In criminal law, duress is a defense to a crime if the defendant was compelled or coerced to commit the crime by some human agency, prior to a safe avenue of escape being available, under a threat of serious imminent harm to the defendant or others, and the crime is of a lesser magnitude than the harm threatened. Duress consists of threatening conduct which produced the following three elements in the accused:
- a reasonable fear;
- the fear must be of an immediate [imminent] harm; and,
- that harm must be death or serious bodily harm).
Duress is a also a defense asserted against enforcement of a contract. It is an illegal actual or a threatened violence or restraint of someone, to compel him to enter into a contract, or to excuse performance of a contract. A legal constraint, or the threats only of doing that which the party using them had a right to do, does not invalidate the contract.

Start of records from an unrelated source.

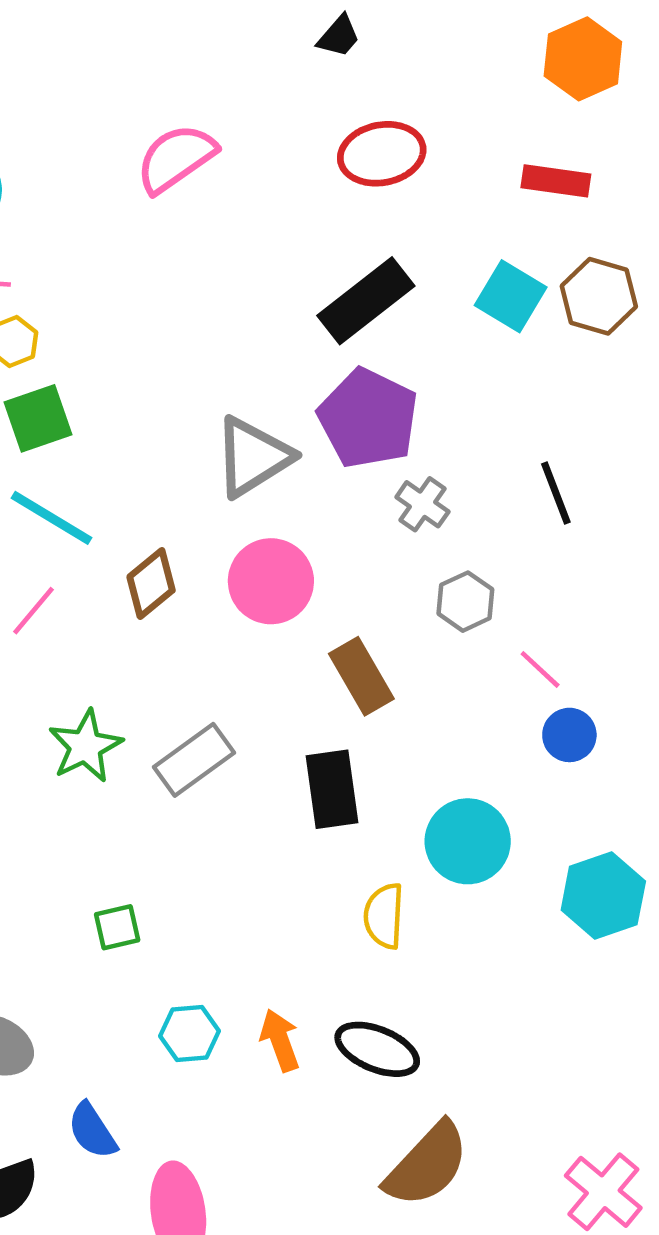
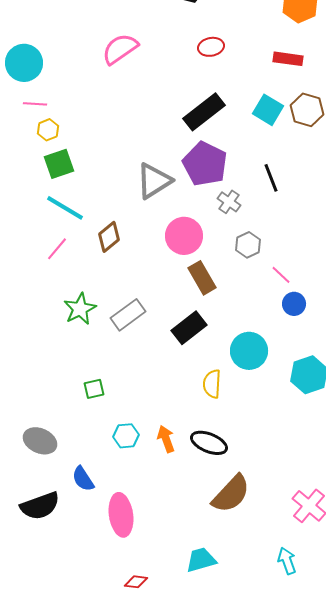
red ellipse: (382, 154) -> (211, 47), size x0.7
black line: (556, 493) -> (271, 178), moved
pink circle: (271, 581) -> (184, 236), moved
black rectangle: (332, 789) -> (189, 328), turned 60

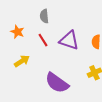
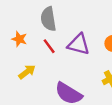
gray semicircle: (44, 16) -> (48, 19), size x1.5

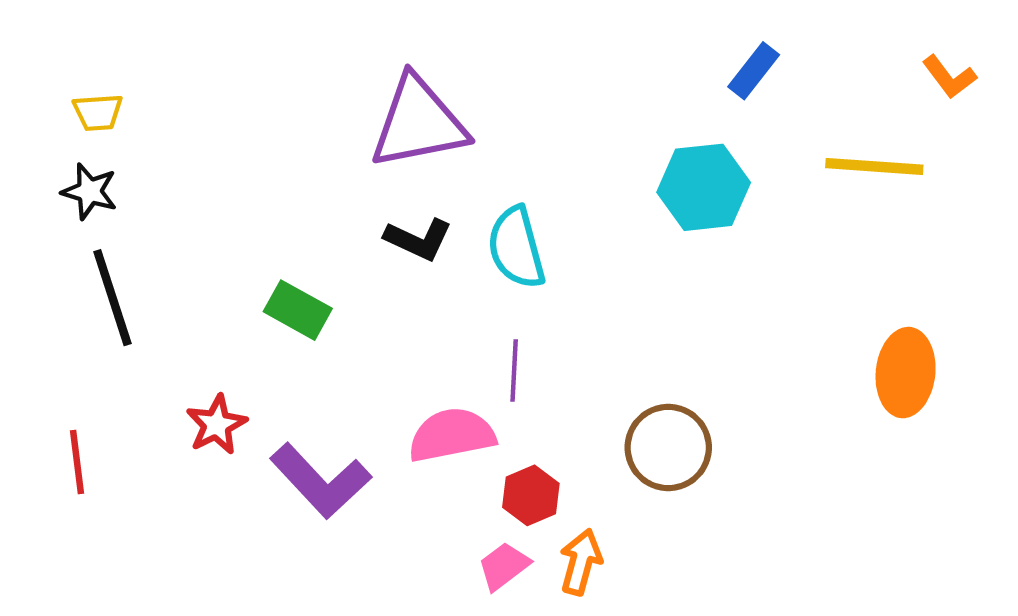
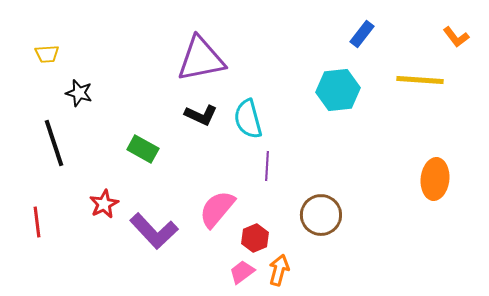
black star: (90, 191) -> (79, 93), moved
purple line: (514, 370) -> (267, 166), moved
pink semicircle: (452, 435) -> (217, 209), turned -39

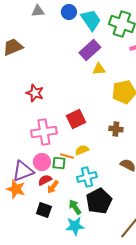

Duress is usually asserted in a defendant's answer to a complaint seeking to enforce a contract. It may also be a reason for a person to seek a declaratory judgment to declare a contract void or unenforceable. Many states have enacted laws, which vary by state, allowing a buyer to cancel certain types of consumer contracts, such as those solicited at their home, within a certain number of days after signing. These laws are typically motivated by concerns over high-pressure sales tactics which fall short of duress, but usually allow cancellation for any reason if the cancellation is made within the guidelines of the law.